Mais les démographes affirment qu'ils proposent un aperçu de la façon dont les restrictions du COVID-19 en 2020 et 2021 ont affecté les naissances et s'attendent à ce que 2022 soit pire.

Le démographe Yi a rassemblé des données sur les vaccins contre la tuberculose des nourrissons, les enregistrements de mariages et les recherches de produits pour la maternité et les bébés sur Baidu, le principal moteur de recherche chinois. Il estime que le COVID entraînera 1 million de naissances en moins en 2021 et 2022 combinés, et que 2023 pourrait être encore pire.

CAUSES PROFONDES

La Chine, qui a imposé une politique de l'enfant unique de 1980 à 2015, a officiellement reconnu qu'elle était au bord du gouffre démographique.

Son taux de fécondité de 1,16 en 2021 était inférieur à la norme de 2,1 de l'OCDE pour une population stable et parmi les plus bas du monde.

Depuis environ un an, les autorités ont introduit des mesures telles que des déductions fiscales, un congé de maternité plus long, une assurance médicale renforcée, des subventions au logement, de l'argent supplémentaire pour un troisième enfant et une répression des cours particuliers coûteux.

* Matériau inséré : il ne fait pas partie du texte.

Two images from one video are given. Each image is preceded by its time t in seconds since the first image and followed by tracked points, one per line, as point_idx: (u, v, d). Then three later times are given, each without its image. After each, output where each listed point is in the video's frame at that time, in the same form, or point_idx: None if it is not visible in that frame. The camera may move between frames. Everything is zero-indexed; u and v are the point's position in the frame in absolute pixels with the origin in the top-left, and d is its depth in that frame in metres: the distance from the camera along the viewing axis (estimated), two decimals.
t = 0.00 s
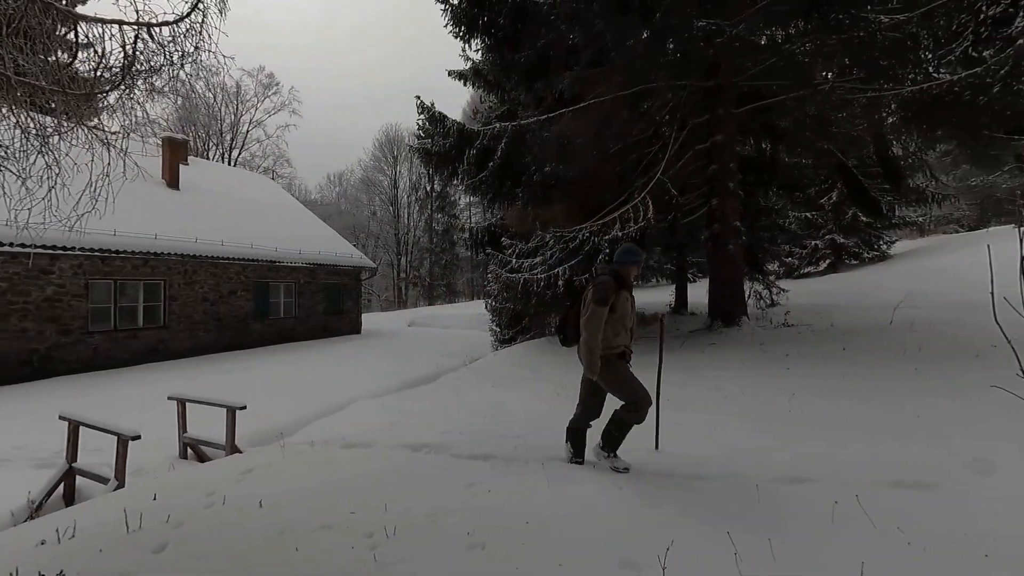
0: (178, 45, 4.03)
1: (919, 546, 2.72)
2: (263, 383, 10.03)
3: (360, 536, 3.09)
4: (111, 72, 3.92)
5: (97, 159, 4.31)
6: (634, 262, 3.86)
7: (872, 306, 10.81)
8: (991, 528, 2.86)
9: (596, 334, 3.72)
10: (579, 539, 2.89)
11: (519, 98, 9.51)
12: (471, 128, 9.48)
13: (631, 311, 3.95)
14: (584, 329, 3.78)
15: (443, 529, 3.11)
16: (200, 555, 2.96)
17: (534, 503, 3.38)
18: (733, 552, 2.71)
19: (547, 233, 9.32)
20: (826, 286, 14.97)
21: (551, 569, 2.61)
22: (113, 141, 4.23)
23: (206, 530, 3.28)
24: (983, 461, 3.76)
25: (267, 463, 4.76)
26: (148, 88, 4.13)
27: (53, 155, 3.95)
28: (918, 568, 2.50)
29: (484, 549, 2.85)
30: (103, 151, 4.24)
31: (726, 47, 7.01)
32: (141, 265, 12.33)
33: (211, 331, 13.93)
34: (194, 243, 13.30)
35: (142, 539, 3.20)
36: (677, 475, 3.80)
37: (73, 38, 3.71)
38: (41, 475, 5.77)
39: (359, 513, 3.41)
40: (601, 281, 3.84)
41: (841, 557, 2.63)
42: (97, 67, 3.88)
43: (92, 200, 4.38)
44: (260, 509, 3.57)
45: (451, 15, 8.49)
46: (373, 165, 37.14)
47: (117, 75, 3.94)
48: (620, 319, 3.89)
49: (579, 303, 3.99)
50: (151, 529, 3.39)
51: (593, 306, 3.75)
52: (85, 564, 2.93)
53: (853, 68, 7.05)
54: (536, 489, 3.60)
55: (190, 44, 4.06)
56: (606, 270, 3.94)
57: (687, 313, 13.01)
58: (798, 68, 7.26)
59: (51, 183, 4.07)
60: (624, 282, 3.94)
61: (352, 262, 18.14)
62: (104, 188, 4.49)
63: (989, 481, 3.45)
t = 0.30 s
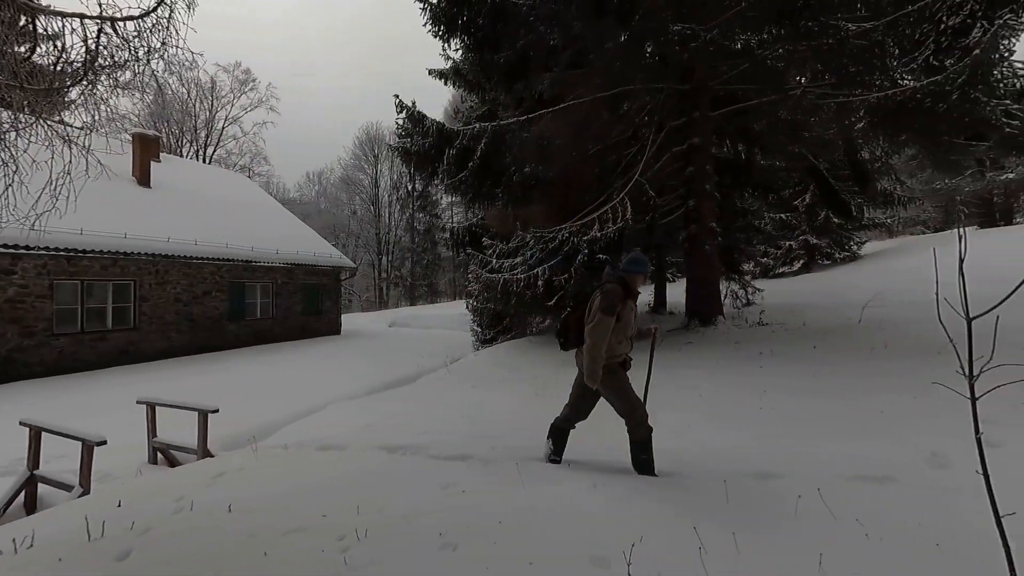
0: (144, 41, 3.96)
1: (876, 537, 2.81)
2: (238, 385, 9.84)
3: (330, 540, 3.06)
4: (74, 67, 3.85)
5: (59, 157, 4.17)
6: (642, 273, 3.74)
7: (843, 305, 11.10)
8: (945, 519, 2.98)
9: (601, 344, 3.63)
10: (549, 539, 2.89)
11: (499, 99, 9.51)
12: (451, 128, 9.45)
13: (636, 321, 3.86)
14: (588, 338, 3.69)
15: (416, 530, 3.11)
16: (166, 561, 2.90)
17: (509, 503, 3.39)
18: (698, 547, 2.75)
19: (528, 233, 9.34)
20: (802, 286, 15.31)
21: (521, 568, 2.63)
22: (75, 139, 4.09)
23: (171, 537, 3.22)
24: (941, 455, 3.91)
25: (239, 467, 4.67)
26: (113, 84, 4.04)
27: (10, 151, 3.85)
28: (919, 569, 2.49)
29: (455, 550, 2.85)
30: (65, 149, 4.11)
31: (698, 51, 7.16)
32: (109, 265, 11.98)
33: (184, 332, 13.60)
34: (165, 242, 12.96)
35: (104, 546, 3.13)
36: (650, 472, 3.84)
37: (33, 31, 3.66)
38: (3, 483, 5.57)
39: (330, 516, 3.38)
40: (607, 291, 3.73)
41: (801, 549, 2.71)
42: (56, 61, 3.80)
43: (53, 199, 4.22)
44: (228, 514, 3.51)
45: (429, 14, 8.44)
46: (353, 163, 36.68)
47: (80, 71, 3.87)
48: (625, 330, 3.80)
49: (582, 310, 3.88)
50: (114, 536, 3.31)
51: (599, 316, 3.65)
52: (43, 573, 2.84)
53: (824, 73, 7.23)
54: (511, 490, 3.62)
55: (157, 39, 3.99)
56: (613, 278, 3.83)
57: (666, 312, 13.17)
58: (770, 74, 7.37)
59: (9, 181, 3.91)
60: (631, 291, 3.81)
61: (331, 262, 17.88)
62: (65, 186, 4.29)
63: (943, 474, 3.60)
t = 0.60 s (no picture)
0: (100, 33, 3.82)
1: (828, 528, 2.92)
2: (208, 388, 9.59)
3: (295, 544, 3.02)
4: (24, 59, 3.69)
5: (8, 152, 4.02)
6: (652, 274, 3.74)
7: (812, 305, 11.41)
8: (894, 509, 3.11)
9: (617, 345, 3.58)
10: (516, 538, 2.92)
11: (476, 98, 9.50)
12: (426, 127, 9.38)
13: (640, 320, 3.87)
14: (603, 339, 3.62)
15: (383, 531, 3.10)
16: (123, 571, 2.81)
17: (478, 504, 3.40)
18: (660, 542, 2.80)
19: (504, 234, 9.35)
20: (774, 286, 15.68)
21: (487, 567, 2.64)
22: (25, 132, 3.91)
23: (128, 545, 3.12)
24: (894, 448, 4.06)
25: (202, 472, 4.55)
26: (67, 76, 3.89)
27: None
28: (918, 567, 2.47)
29: (421, 551, 2.85)
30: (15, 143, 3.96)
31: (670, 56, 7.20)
32: (67, 264, 11.53)
33: (149, 334, 13.18)
34: (128, 241, 12.52)
35: (56, 556, 3.02)
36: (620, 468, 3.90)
37: None
38: None
39: (295, 520, 3.32)
40: (619, 291, 3.68)
41: (757, 541, 2.79)
42: (4, 52, 3.64)
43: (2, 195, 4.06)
44: (188, 520, 3.42)
45: (404, 12, 8.36)
46: (329, 161, 36.02)
47: (30, 62, 3.71)
48: (633, 329, 3.79)
49: (590, 308, 3.78)
50: (67, 545, 3.20)
51: (615, 318, 3.60)
52: None
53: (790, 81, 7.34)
54: (481, 490, 3.62)
55: (115, 31, 3.86)
56: (621, 278, 3.78)
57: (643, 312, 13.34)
58: (739, 81, 7.45)
59: None
60: (638, 291, 3.79)
61: (305, 262, 17.53)
62: (15, 181, 4.12)
63: (896, 467, 3.73)
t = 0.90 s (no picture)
0: (63, 25, 3.72)
1: (795, 523, 2.98)
2: (182, 390, 9.38)
3: (265, 548, 2.97)
4: None
5: None
6: (646, 266, 3.73)
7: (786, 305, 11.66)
8: (860, 503, 3.18)
9: (621, 340, 3.54)
10: (491, 538, 2.92)
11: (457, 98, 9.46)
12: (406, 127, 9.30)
13: (637, 314, 3.84)
14: (606, 335, 3.56)
15: (353, 533, 3.08)
16: None
17: (451, 504, 3.40)
18: (629, 538, 2.83)
19: (485, 234, 9.35)
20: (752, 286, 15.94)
21: (459, 566, 2.65)
22: None
23: (92, 550, 3.05)
24: (859, 443, 4.18)
25: (172, 476, 4.46)
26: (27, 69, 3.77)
27: None
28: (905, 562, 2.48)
29: (394, 552, 2.84)
30: None
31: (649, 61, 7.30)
32: (33, 263, 11.16)
33: (120, 335, 12.83)
34: (97, 240, 12.16)
35: (15, 566, 2.93)
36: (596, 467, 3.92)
37: None
38: None
39: (266, 523, 3.28)
40: (616, 286, 3.64)
41: (724, 535, 2.84)
42: None
43: None
44: (155, 525, 3.35)
45: (385, 10, 8.18)
46: (308, 159, 35.41)
47: None
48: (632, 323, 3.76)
49: (588, 305, 3.72)
50: (27, 553, 3.10)
51: (617, 312, 3.55)
52: None
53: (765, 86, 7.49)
54: (455, 490, 3.62)
55: (79, 24, 3.76)
56: (615, 272, 3.75)
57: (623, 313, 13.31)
58: (716, 84, 7.62)
59: None
60: (632, 285, 3.77)
61: (283, 261, 17.24)
62: None
63: (860, 461, 3.82)
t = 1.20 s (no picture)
0: (21, 15, 3.58)
1: (762, 516, 3.04)
2: (153, 393, 9.13)
3: (235, 551, 2.92)
4: None
5: None
6: (644, 268, 3.75)
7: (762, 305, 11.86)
8: (829, 497, 3.26)
9: (622, 340, 3.53)
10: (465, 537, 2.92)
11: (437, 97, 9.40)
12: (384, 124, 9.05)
13: (636, 316, 3.85)
14: (607, 336, 3.55)
15: (325, 535, 3.05)
16: None
17: (427, 504, 3.39)
18: (601, 534, 2.87)
19: (466, 234, 9.32)
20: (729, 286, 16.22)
21: (432, 566, 2.64)
22: None
23: (53, 559, 2.95)
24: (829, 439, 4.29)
25: (139, 481, 4.34)
26: None
27: None
28: (890, 558, 2.51)
29: (367, 553, 2.82)
30: None
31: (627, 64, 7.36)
32: None
33: (87, 337, 12.43)
34: (62, 238, 11.76)
35: None
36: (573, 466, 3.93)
37: None
38: None
39: (237, 527, 3.22)
40: (616, 287, 3.64)
41: (692, 530, 2.88)
42: None
43: None
44: (120, 531, 3.26)
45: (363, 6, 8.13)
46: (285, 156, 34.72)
47: None
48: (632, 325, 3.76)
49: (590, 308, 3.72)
50: None
51: (618, 313, 3.54)
52: None
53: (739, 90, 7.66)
54: (433, 490, 3.61)
55: (38, 14, 3.63)
56: (615, 274, 3.76)
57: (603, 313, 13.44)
58: (692, 87, 7.71)
59: None
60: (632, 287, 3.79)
61: (259, 260, 16.92)
62: None
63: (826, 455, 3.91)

Pourtant, le désir des femmes chinoises d'avoir des enfants est le plus faible du monde, selon une enquête publiée en février par le groupe de réflexion YuWa Population Research.

Les démographes affirment que les mesures prises jusqu'à présent ne sont pas suffisantes. Ils citent les coûts élevés de l'éducation, les bas salaires et les heures de travail notoirement longues comme des problèmes qui doivent encore être résolus, ainsi que les politiques de COVID et les préoccupations liées à la croissance économique.

Selon Peter McDonald, professeur de démographie à l'université de Melbourne, l'une des principales causes de la faiblesse des taux de natalité est l'inégalité des sexes, la Chine étant classée 102e sur 146 pays par le Forum économique mondial.

Jiahui Wu, une analyste financière de 25 ans, a déclaré que les normes de la société pour une bonne mère étaient strictes.

"Il semble beaucoup plus facile d'être un bon père", a-t-elle déclaré. "Je préfère avoir une bonne carrière".